I think it’s terrifying, beautiful, and entirely effective. A sequel is coming soon, one that doesn’t include Blunt, instead giving us more of Del Toro and Josh Brolin’s characters. That’s one mark against it. Another is no Villeneuve in the director’s chair. It doesn’t fill me with confidence, but we’ll see what comes of it when it appears. Also now on Netflix is an early Villeneuve, Incendies.
There’s quite a meal available right now on streaming services if you dig cyberpunk, Blade Runner-esque science fiction. On Netflix I’ve just started watching Altered Carbon, but since I generally don’t review serialized shows on this blog I’m not gonna say much about it ( …but so far so good). On Amazon is an anthology series called Philip K. Dick’s Electric Dreams. And coming soon to Netflix is Mute, from Duncan Jones.
I will say if your appetite swings to stylish action and sci-fi, Ghost In The Shell may appeal. It’s not great, by any stretch, and I think it took a hit at the box office because of outrage around its casting: it’s based on the popular Japanese manga and anime series while star Scarlett Johansson is clearly not an Asian performer. I see the argument and the frustration, but I also think based purely on aesthetics and physicality, Johansson is great in the role.
Johansson does what she does best—kick the crap out of dudes and shoot enormous guns—and the out-of-this-world visuals are impressive. Plot-wise, the film isn’t hugely original.
Crimson Peak (2015)
I hope by now you’ve taken in Guillermo del Toro’s delightful The Shape Of Water, and if you liked it you may want to give his last film, Crimson Peak, a try. It’s an old-fashioned period romance with ghosts, less the horror the trailers might make you believe. It’s impeccably designed and photographed, all in Toronto, which is a little hard to believe when you look at the film.

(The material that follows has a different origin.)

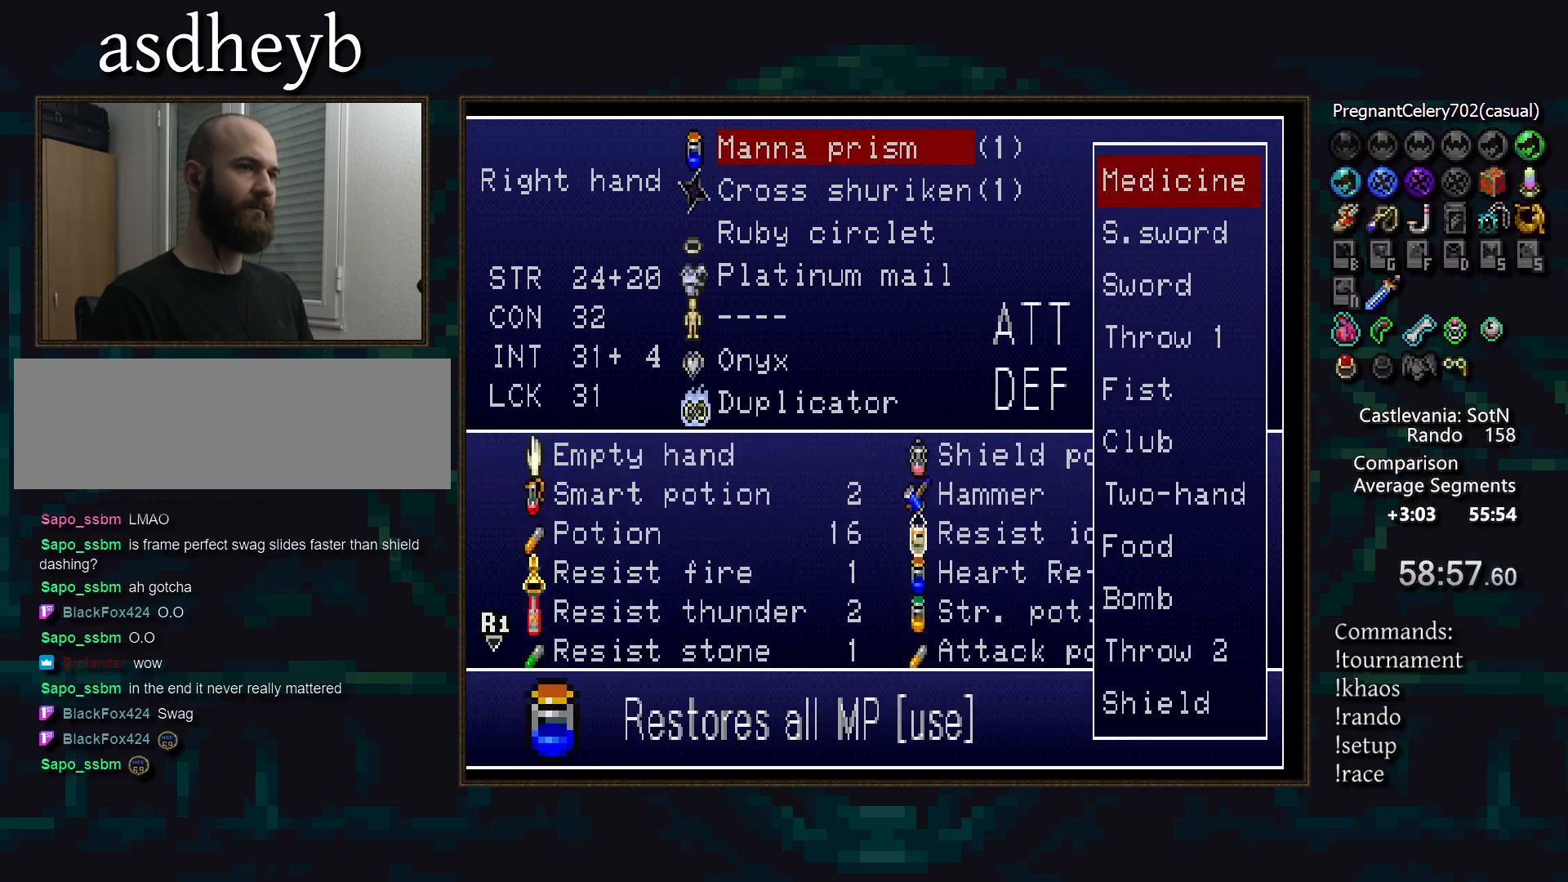
{"buttons": [], "events": [[267, "CROSS", "down"], [300, "CROSS", "up"]]}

The house sinking into red earth is really something, and the picture has a real feminine quality to it that a lot of genre movies miss. I wished the script had more surprises, but I still recommend it.
I Am Michael (2015)
Doing some research on Queer Cinema for a recent episode of LENS ME YOUR EARS I did a genre search for LGBTQ films on Netflix, and was amazed to find so many indie dramas and comedies I’d never heard of. This one was written and directed by Justin Kelly, based on the story of Michael Glatze, an American gay activist who renounced his lifestyle and became an anti-gay pastor. It stars James Franco and Zachary Quinto. It’s not a great film—so few biopics really are—but it is interesting in you don’t know the story, largely due to Franco and Quinto’s intensity.
The picture has a lot of sympathy for Glatze, despite his anger and refutation of a cause he used to champion. It has a connection to Halifax since Glatze’s partner, called Bennett in the film and played by Quinto, is an architect who moved from San Francisco to Nova Scotia, and many of the events take place here. Justin Kelly isn’t too concerned with orienting us—he clearly didn’t shoot in Halifax—and at other times it’s unclear where events are actually happening.
The architect in RL, Benjie Nycum, didn’t particularly like the script he was sent to this story, which is likely why his name is changed in the film. In response he decided to shoot a documentary and connect with his former lover, Glatze. It’s about 20 minutes long and called Michael Lost And Found, and it’s also on Netflix. It’s worth watching after the film to provide a little more nuance to the story.